◆ **Çıkarılan metin**
+---+

Emsal Mahkeme Kararı Ankara Bölge Adliye Mahkemesi 22. Hukuk Dairesi 2022/548 E. 2022/632 K. 10.05.2022 T.

Görüntülediğiniz mahkeme kararı henüz kesinleşmemiştir. Yararlı olması amacıyla eklenmiştir.

T.C. ANKARA BÖLGE ADLİYE MAHKEMESİ BAM 22. HUKUK DAİRESİ

T.C.
A N K A R A
B Ö L G E A D L İ Y E M A H K E M E S İ
22. H U K U K D A İ R E S İ

ESAS NO : 2022/548 (ESASTAN RET )
KARAR NO : 2022/632

T Ü R K M İ L L E T İ A D I N A
İ S T İ N A F K A R A R I

İNCELENEN KARARIN
MAHKEMESİ : ANKARA 1. ASLİYE TİCARET MAHKEMESİ
TARİHİ : 30/01/2019
ESAS-KARAR NO : 2016/332 E 2019/78 K

DAVACI :
VEKİLİ :
DAVALI :
DAVA : Alacak
DAVA TARİHİ : 06/04/2016

BİRLEŞEN ANKARA 13. ASLİYE TİCARET MAHKEMESİNİN 2016/623 ESAS, 2017/69 KARAR SAYILI DOSYASINDA;

DAVACI :
VEKİLİ :
DAVALI :
VEKİLİ
DAVANIN KONUSU : Alacak
KARAR TARİHİ : 10/05/2022
YAZILDIĞI TARİH : 10/05/2022

Taraflar arasında yukarıda bilgileri belirtilen kararın Dairemizce incelenmesi asıl davada davacı, birleşen davada davalı vekili tarafından istenmiş, 6100 sayılı Hukuk Muhakemeleri Kanunu’nun 352. maddesi uyarınca, yapılan ön inceleme sonucu, istinaf dilekçesinin süresi içinde verildiği ve eksiklik bulunmadığı anlaşıldığından inceleme aşamasına geçilmiştir. İncelemenin dosya üzerinde yapılmasına karar verildi.

+---+

◆ **Veri bölümü**

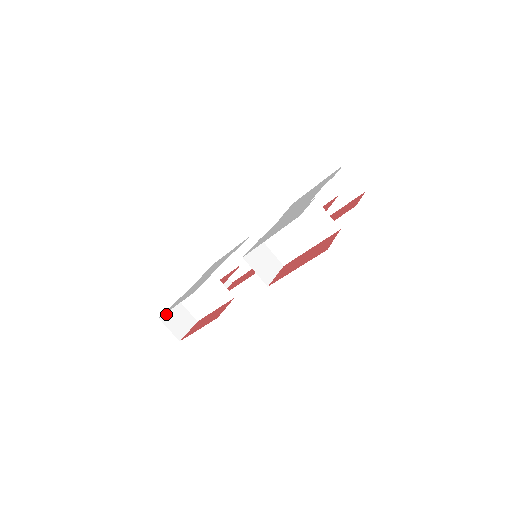
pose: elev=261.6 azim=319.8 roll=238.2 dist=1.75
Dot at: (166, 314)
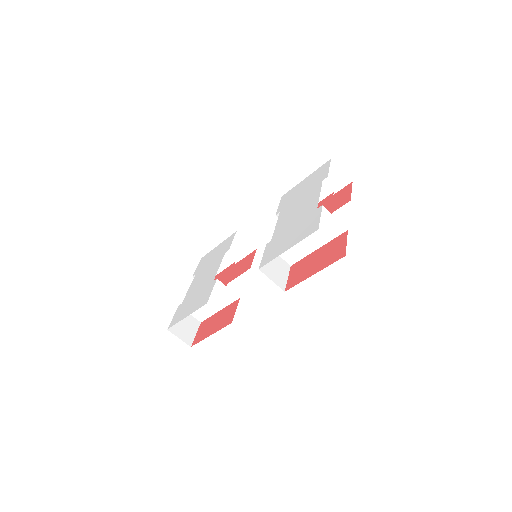
Dot at: occluded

+---+

◆ **Hedefiniz**
Mahkeme kararına göre şu soruları yanıtlayın:
(a) İncelenen kararı hangi mahkeme vermiştir?
(b) Asıl davanın dava tarihi nedir?
(c) Ön inceleme hangi kanunun hangi maddesi uyarınca yapılmıştır?
Veriler, mahkeme kararından bağımsız ayrı bir malzemedir.

◆ **Tam yanıt**
(a) Ankara 1. Asliye Ticaret Mahkemesi
(b) 06/04/2016
(c) 6100 sayılı Hukuk Muhakemeleri Kanunu'nun 352. maddesi